In this study, through rational design we determined a key mutation in eTadA, D108Q, that is responsible for decreasing cytosine catalysis activity. Interestingly, in contrast, D108F and D108W mutations dramatically decreased both adenine and cytosine editing activities (Figure 1e), suggesting that amino acids larger than glutamine may limit the accessibility of the sugar-phosphate backbone. D108E completely abolished the activity, probably due to strong charge repulsion between the carboxyl group of glutamate and the backbone phosphate. However, D108K caused only a mild decrease, suggesting that the lysine-phosphate interaction may not have a significant effect on the conformational dynamics of the DNA backbone. Although the size of methionine is similar to that of glutamine, D108M decreased the editing rates much more than D108Q, suggesting that direct polar interactions or water-mediated interactions between glutamine and the sugar-phosphate backbone may be crucial for the catalytic activity.
Conversely, we further identified a key eTadA mutation, P48R, that increases cytosine catalysis activity while reducing adenine editing activity. Because other mutations that affected P48 also similarly decreased the ratio of adenine editing to cytosine editing (Figure 1e), the cytosine specificity can likely be attributed to a change in the conformation of the main chain that consequently affects the orientations of neighboring residues. For example, a slight conformational change of N46 could have a dramatic effect on the editing activity because the residue closely contacts the purine hexagonal ring in the saTadA-RNA structure. Fortunately, in the case of P48K and P48R, the editing activity seemed to be restored by the interactions of the residue at position 48 with the backbone phosphate; the arginine-phosphate interaction might have an additional effect on the cytosine specificity by stabilizing a backbone conformation favorable to cytosine binding.

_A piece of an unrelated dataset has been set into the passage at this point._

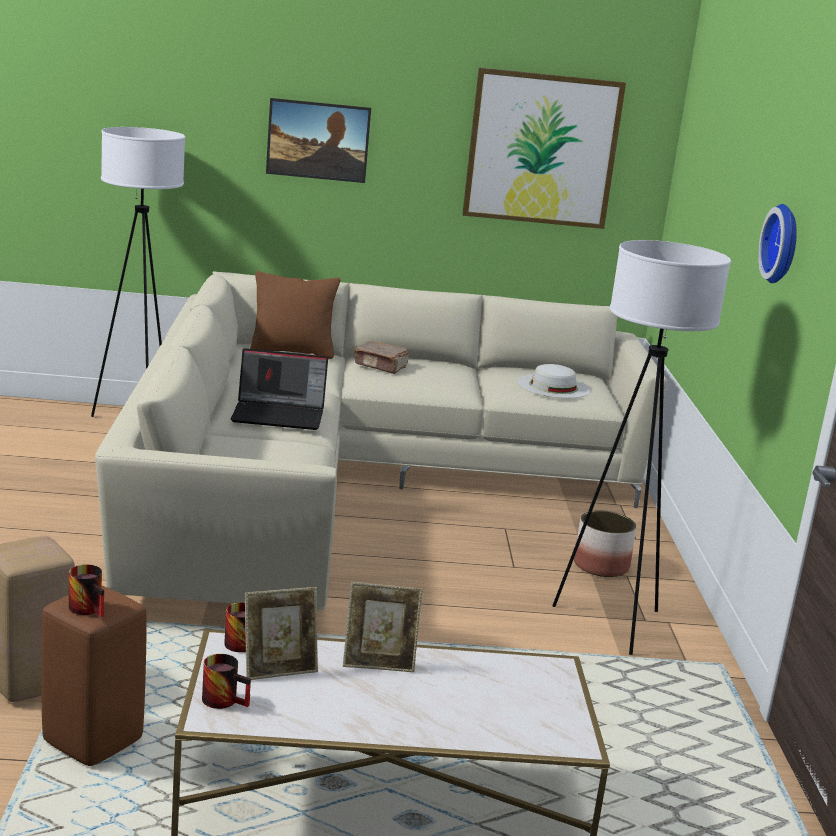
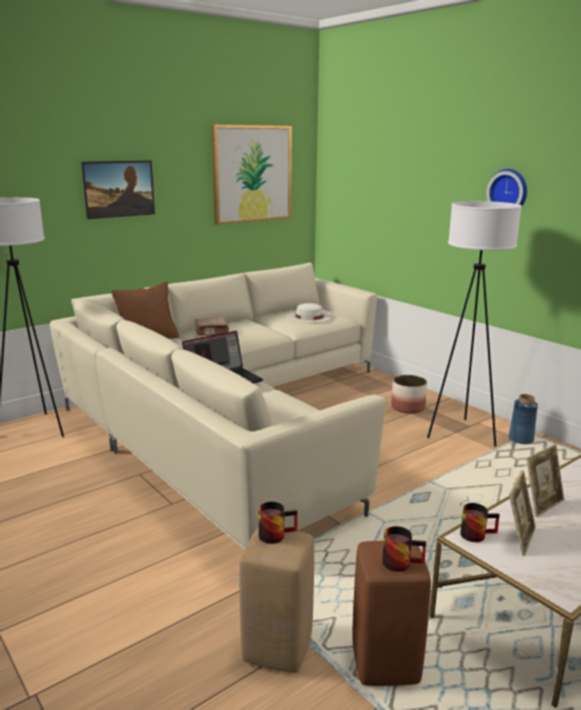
camera: 35 degrees left, 0 degrees up
(226, 699) = (542, 575): mug -> mug (276, 534)
(688, 665) = (521, 439): none -> blue vase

Recently, novel forms of DNA base editing such as a C>G editing15-17, and simultaneous C and A editing18-21 have been suggested, which would substantially expand the utilities of DNA base editors. Along with the intense efforts to improve DNA base editors, our suggested tools, high-fidelity ABE variants that exhibit minimized cytosine catalysis and reduced off-target RNA editing, and TC-specific base editors with negligible bystander effects, should make DNA base editing tools a more attractive alternative for gene editing in many research areas, such as disease therapy development, gene regulation, and plant transformation.